▶ WRITTEN REQUEST A
Decide whether each statement agrees with the PTC device excerpt below, answering yes or no for each and quoting the words of the excerpt that settle it. (i) At the critical temperature, the resistance of the PTC material rises to about a thousand times its room-temperature value. (ii) A connecting line with a larger circuit area makes the PTC device trip sooner. (iii) Carbon black is one possible conductive filler in the PTC material layer.
▶ WRITTEN REQUEST B
In the PTC device excerpt below, rewrite the paragraph beginning "According to an embodiment of the present application" as a list that keeps its main facts.

▶ SOURCE EXCERPT
↓↓↓

2. Description of Related Art Including Information Disclosed Under 37 CFR 1.97 and 37 CFR 1.98
Over-current protection devices are used for protecting circuitries from damage caused by over-heat or over-current. An over-current protection device usually contains two electrodes and a resistive material disposed therebetween. The resistive material has positive temperature coefficient (PTC) characteristic that the resistance thereof remains extremely low at room temperature and instantaneously increases to thousand times when the temperature reaches a critical temperature or the circuit has over-current, so as to suppress over-current and protect the cell or the circuit device. When the resistive material gets back to the room temperature or over-current no longer exists, the over-current protection device returns to be of low resistance and as a consequence the circuitry again operate normally. In view of the reusable property, the PTC over-current protection devices can replace traditional fuses, and have been widely applied to high density circuits.
When a low-resistance and high-current PTC device is surface-mounted to a printed circuit board or a mother board of which the connecting line has different widths according to various designs. Most of the copper connecting lines of the mother board connecting to the PTC device have a larger circuit area, therefore the trip time of the PTC device may be out of the specification. Owing to small difference of abnormal current and hold current of the PTC device and more efficient heat dissipation of the connecting line with a larger circuit area, the heat accumulation rate of the PTC device is lowered and therefore the trip time of the PTC device will be delayed.
If abnormal over-current event is not removed for a long time, the PTC material may be deteriorated, burned, and/or a short circuit may occur between the upper and lower metal foils of the PTC material layer. As a result, the PTC device no longer provides over-current protection and therefore the circuits of the mother board or the circuit boards may be burned or damaged also.
The present application relates to an over-current protection device, and more particularly to a surface-mountable over-current protection device. The over-current protection device of the present application can trip timely to be in compliance with the specification regardless of the different connecting lines on the circuit board or the mother board.
According to an embodiment of the present application, a surface-mountable over-current protection device has opposite upper and lower surfaces. The surface-mountable over-current protection device comprises a PTC device, a first electrode, a second electrode, a first circuit and a second circuit. The PTC device comprises a PTC material layer, a first conductive layer and a second conductive layer. The PTC material layer is disposed between the first conductive layer and the second conductive layer and contains crystalline polymer and conductive filler, e.g., carbon black, metal or conductive ceramic powder, dispersed therein. The first electrode comprises a pair of first metal foils formed at the upper and lower surfaces of the device, and the second electrode comprises a pair of second metal foils formed at the upper and lower surfaces of the device. The first circuit is configured to electrically connect the first electrode and the first conductive layer, and comprises a first planar line extending horizontally and a first conductive connecting member extending vertically. The second circuit is configured to electrically connect the second electrode and the second conductive layer, and comprises a second planar line extending horizontally and a second conductive connecting member extending vertically. At least one of the first planar line and the second planar line has a thermal resistance sufficient to mitigate heat dissipation by which the over-current protection device undergoes a test at 25° C. and 8 amperes can trip within 60 seconds.

↑↑↑

▶ DATA BLOCK

↓↓↓

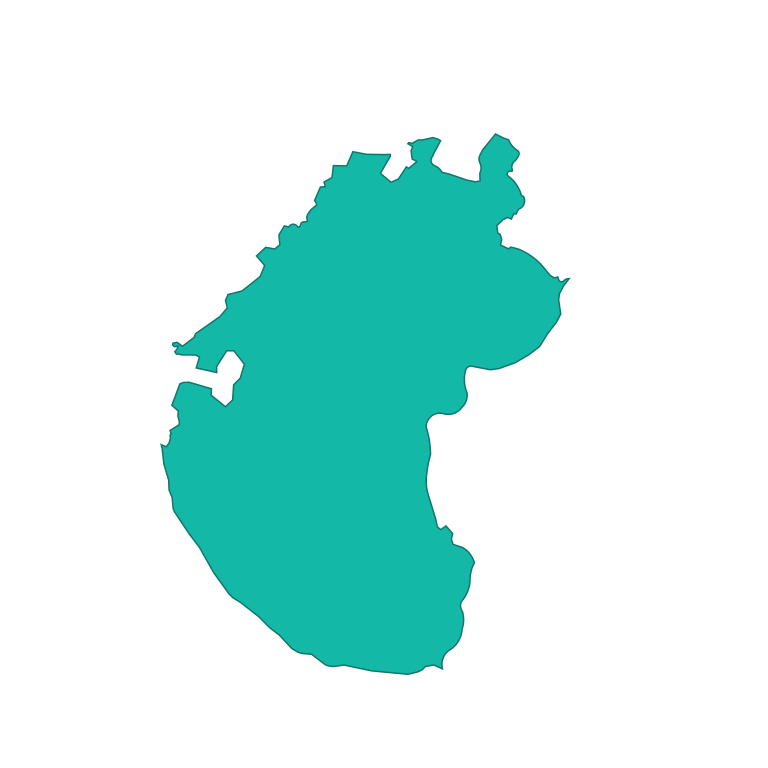 the district of Ain Al Arab, Aleppo, Syria, rotated 212°
{"feature_id": "27442178B6640625460328", "entity_name": "Ain Al Arab", "entity_type": "district", "adm_level": 2, "iso_a3": "SYR", "parent_name": "Syria", "parent_adm1": "Aleppo", "projection": "mercator", "projection_center": [38.284, 36.533], "detail": "fine", "context": "isolated", "style": "filled", "palette": "teal", "viewbox_px": 768, "rotation_deg": 212, "n_neighbors": 0, "source": "geoboundaries", "source_scale": "gbopen_adm2", "svg_char_len": 6171}
<svg xmlns="http://www.w3.org/2000/svg" viewBox="0 0 768 768"><g transform="rotate(212 384 384)"><path d="M282.8,571.5L283.5,571.0L284.1,570.5L284.7,569.9L285.2,569.2L285.6,568.6L285.9,567.9L286.5,566.0L286.9,565.3L287.4,564.9L287.8,564.6L288.4,564.4L288.9,564.3L289.8,564.3L290.6,564.6L293.3,566.8L295.9,564.2L300.7,564.2L307.5,566.4L309.8,567.2L311.7,567.8L314.6,568.7L317.3,569.3L320.6,569.9L324.3,570.3L327.7,570.6L331.1,570.6L334.1,570.5L336.8,570.3L340.2,569.9L341.5,569.6L345.3,568.5L349.1,567.2L350.0,564.6L358.9,563.6L360.7,568.8L364.7,572.4L367.6,572.4L372.2,578.0L370.2,586.4L367.6,590.6L363.4,591.4L364.1,597.2L362.1,598.2L362.6,603.2L361.5,605.1L361.1,606.0L360.7,607.2L360.5,608.4L360.5,609.7L360.6,611.0L361.0,612.2L361.5,613.3L362.1,614.3L362.8,615.2L363.6,616.0L364.6,616.7L365.2,617.1L365.9,616.9L366.6,616.8L367.4,616.9L368.0,617.2L368.8,617.7L369.1,618.1L369.4,618.5L371.8,620.3L374.0,621.6L376.5,622.9L379.1,624.0L381.8,624.9L383.4,625.3L385.3,625.7L387.0,625.9L389.1,626.1L389.8,626.4L390.4,626.8L391.0,627.5L391.2,628.2L391.3,628.6L391.3,629.1L391.2,629.6L391.1,629.9L390.7,630.6L390.2,631.2L389.6,631.5L388.8,631.8L388.5,632.0L388.2,632.3L388.1,632.7L388.2,633.1L388.4,633.4L389.7,634.5L390.2,635.1L390.6,635.7L391.0,636.3L391.2,637.0L391.5,637.6L391.6,638.3L391.7,639.4L391.7,640.5L391.6,641.3L391.2,642.5L390.9,643.7L390.7,645.0L390.7,646.2L390.7,647.7L390.9,649.0L391.1,650.1L391.4,650.8L391.7,651.3L392.2,651.8L392.7,652.2L393.3,652.5L394.2,652.7L396.2,652.8L398.0,653.0L399.7,653.4L401.3,653.8L402.9,654.4L404.6,655.2L406.1,656.1L407.7,657.1L412.9,655.9L421.9,655.1L424.4,634.9L423.9,628.6L423.6,627.2L423.1,625.8L422.3,624.6L421.4,623.6L420.5,622.8L419.0,621.8L418.1,621.0L417.1,620.0L416.4,619.0L415.7,617.8L415.1,616.5L414.7,615.0L414.5,613.7L411.1,608.5L410.1,607.1L413.7,603.9L421.1,601.0L440.0,596.6L446.6,594.4L447.8,594.6L449.0,595.2L450.3,595.7L451.3,595.9L452.4,596.1L453.6,596.2L454.8,596.2L457.8,595.9L458.5,595.9L459.2,596.1L460.1,596.4L460.7,596.7L461.4,597.1L461.9,597.7L462.4,598.2L462.8,598.9L463.1,599.6L463.4,600.3L463.5,601.3L463.5,602.2L464.1,607.9L464.9,620.3L467.7,620.3L473.1,618.9L480.6,611.5L484.5,608.9L487.5,603.1L490.9,601.8L491.1,600.4L485.4,600.6L484.7,596.3L480.3,590.8L479.0,589.6L475.6,590.2L474.1,589.6L477.3,580.0L480.1,580.0L480.4,565.6L484.9,558.8L498.7,560.7L499.3,580.4L500.4,582.0L506.0,578.3L520.4,569.6L533.5,564.5L531.2,549.2L542.6,542.4L537.5,531.5L541.9,523.5L539.4,521.5L538.6,520.0L542.3,517.4L540.1,502.8L537.9,501.8L536.0,500.1L538.5,492.6L538.6,487.3L537.8,484.1L535.6,482.2L535.7,480.5L538.7,478.4L539.6,476.7L538.7,473.0L539.7,471.5L541.2,471.8L542.0,472.0L542.9,472.2L543.5,472.1L544.1,472.0L545.2,471.7L545.8,471.3L546.4,470.8L546.9,470.3L547.4,469.6L547.7,468.8L547.9,468.1L547.9,467.4L547.9,466.7L552.3,465.3L552.1,454.7L546.1,446.9L548.2,440.6L556.7,437.2L560.0,425.0L550.8,422.2L547.9,421.1L546.0,409.5L551.2,394.6L553.8,387.6L563.7,377.2L562.7,370.9L557.2,365.5L558.9,354.2L570.5,326.8L569.7,323.0L574.9,309.2L581.5,309.7L584.6,306.8L583.9,305.1L581.6,304.6L578.7,306.9L578.0,303.7L578.5,300.5L575.9,299.4L574.5,300.3L570.6,301.7L559.3,308.7L554.8,309.2L551.7,298.1L531.9,305.1L535.2,310.0L535.0,328.8L529.0,332.6L512.9,326.8L509.0,312.8L511.1,303.7L503.9,290.2L506.4,280.7L524.6,282.9L527.8,288.5L550.2,282.2L554.8,279.1L557.2,276.0L552.6,253.5L544.1,252.1L541.7,247.5L537.6,243.6L536.1,240.8L540.8,231.3L538.3,228.9L538.3,227.3L536.4,224.9L535.0,220.1L535.4,215.4L540.8,214.5L537.8,211.6L528.5,199.7L515.7,188.4L510.1,180.2L503.6,175.6L496.9,166.8L494.2,164.7L470.1,153.8L453.6,147.5L428.5,133.8L404.5,124.0L399.1,122.7L389.3,122.7L366.8,120.3L351.7,116.7L339.8,115.6L322.2,110.9L315.1,110.9L310.8,112.0L302.2,116.4L284.9,114.8L281.4,115.6L277.6,117.3L268.9,124.5L242.2,134.3L209.9,150.5L202.9,157.6L200.4,161.4L199.1,166.5L192.8,172.1L183.4,173.4L184.6,174.6L185.5,175.8L186.4,177.1L187.3,178.6L187.9,180.1L188.4,181.8L188.7,183.3L188.9,185.1L189.0,186.4L188.9,187.7L188.7,188.9L188.5,190.2L188.2,191.2L187.8,192.4L187.3,193.6L186.7,194.7L185.9,196.7L185.3,199.0L185.1,200.2L184.8,201.6L184.7,203.9L184.6,205.1L184.7,206.6L184.8,207.7L185.0,209.1L185.2,210.3L185.5,211.7L186.0,213.1L186.5,214.6L187.1,215.9L187.8,217.4L188.5,219.7L189.3,221.9L190.4,224.3L191.7,226.5L192.6,227.9L193.8,229.3L195.0,230.7L196.1,231.9L197.0,232.7L198.0,233.1L198.9,233.7L199.7,234.3L200.5,235.0L201.0,235.6L201.5,236.3L201.9,237.0L202.3,237.8L202.6,238.6L202.8,239.3L202.9,240.1L202.9,240.9L202.9,241.8L202.7,243.1L202.6,245.2L202.6,247.0L202.7,248.9L203.0,251.7L203.6,254.6L204.0,256.1L204.4,257.6L205.0,259.1L205.6,260.5L206.3,261.9L207.6,263.9L208.8,266.2L209.7,268.2L210.6,270.5L211.4,272.8L212.0,275.3L212.4,277.9L212.6,280.5L214.1,281.6L215.7,282.7L217.3,283.7L219.1,284.6L220.9,285.3L222.6,286.0L224.9,286.5L225.8,286.7L228.2,286.9L230.4,287.0L240.5,284.6L244.6,288.1L246.5,293.5L256.2,296.5L258.7,290.5L263.2,291.2L268.4,296.7L289.0,314.6L290.4,315.9L291.7,317.3L292.9,318.7L294.1,320.2L296.1,323.1L298.0,326.1L299.2,328.4L300.3,330.8L301.9,334.1L303.4,337.7L304.8,341.3L306.0,345.0L307.1,348.8L309.0,351.6L311.0,354.4L313.1,357.1L315.4,359.9L317.7,362.5L320.3,365.1L322.8,367.5L325.5,369.9L326.0,370.8L326.4,371.7L326.8,372.6L327.2,373.8L327.4,375.0L327.5,376.5L327.5,378.0L327.4,379.5L327.1,380.7L326.7,382.1L326.1,383.5L325.3,384.8L324.4,386.0L323.6,386.9L322.5,387.9L321.5,388.6L320.5,389.3L319.4,389.8L318.5,390.2L317.3,390.5L316.1,390.9L315.0,391.4L313.9,392.0L312.8,392.7L311.7,393.5L310.6,394.5L309.6,395.5L308.7,396.6L307.9,397.8L307.3,399.1L306.6,400.6L306.2,401.8L305.9,403.0L305.7,404.4L305.3,406.3L305.1,408.0L305.0,409.2L305.0,410.4L305.1,411.5L305.3,412.7L305.6,413.9L305.9,415.0L306.3,416.2L306.8,417.3L307.7,418.9L308.8,420.5L310.2,421.5L311.6,422.6L313.0,423.9L314.3,425.2L315.4,426.5L316.5,427.9L317.6,429.5L318.7,431.2L319.8,433.1L320.7,435.1L321.4,437.0L322.2,439.2L322.3,440.1L322.3,441.0L322.2,441.9L321.9,442.8L321.4,443.6L320.8,444.4L320.1,445.0L319.3,445.5L301.2,452.5L294.6,458.1L284.0,471.6L276.6,485.7L271.9,498.3L271.9,513.5L270.5,527.9L271.2,537.0L280.4,547.8L283.0,553.3L283.7,562.6L282.8,571.5Z" fill="#14b8a6" stroke="#0f766e" stroke-width="1.5"/></g></svg>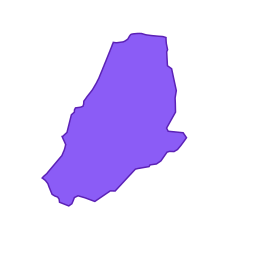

↑↑↑

▶ FULL ANSWER A
(i) Yes: "instantaneously increases to thousand times when the temperature reaches a critical temperature"
(ii) No: "the heat accumulation rate of the PTC device is lowered and therefore the trip time of the PTC device will be delayed"
(iii) Yes: "conductive filler, e.g., carbon black, metal or conductive ceramic powder, dispersed therein"

▶ FULL ANSWER B
- The surface-mountable over-current protection device has opposite upper and lower surfaces.
- It contains a PTC device, a first electrode, a second electrode, a first circuit and a second circuit.
- The PTC device has a PTC material layer between a first and a second conductive layer.
- The PTC material layer contains crystalline polymer with a dispersed conductive filler, such as carbon black, metal or conductive ceramic powder.
- The first electrode is a pair of first metal foils, and the second electrode is a pair of second metal foils, each pair formed at the upper and lower surfaces.
- The first circuit joins the first electrode to the first conductive layer through a horizontal first planar line and a vertical first conductive connecting member.
- The second circuit joins the second electrode to the second conductive layer through a horizontal second planar line and a vertical second conductive connecting member.
- At least one planar line has enough thermal resistance to limit heat dissipation, so the device trips within 60 seconds in a test at 25° C. and 8 amperes.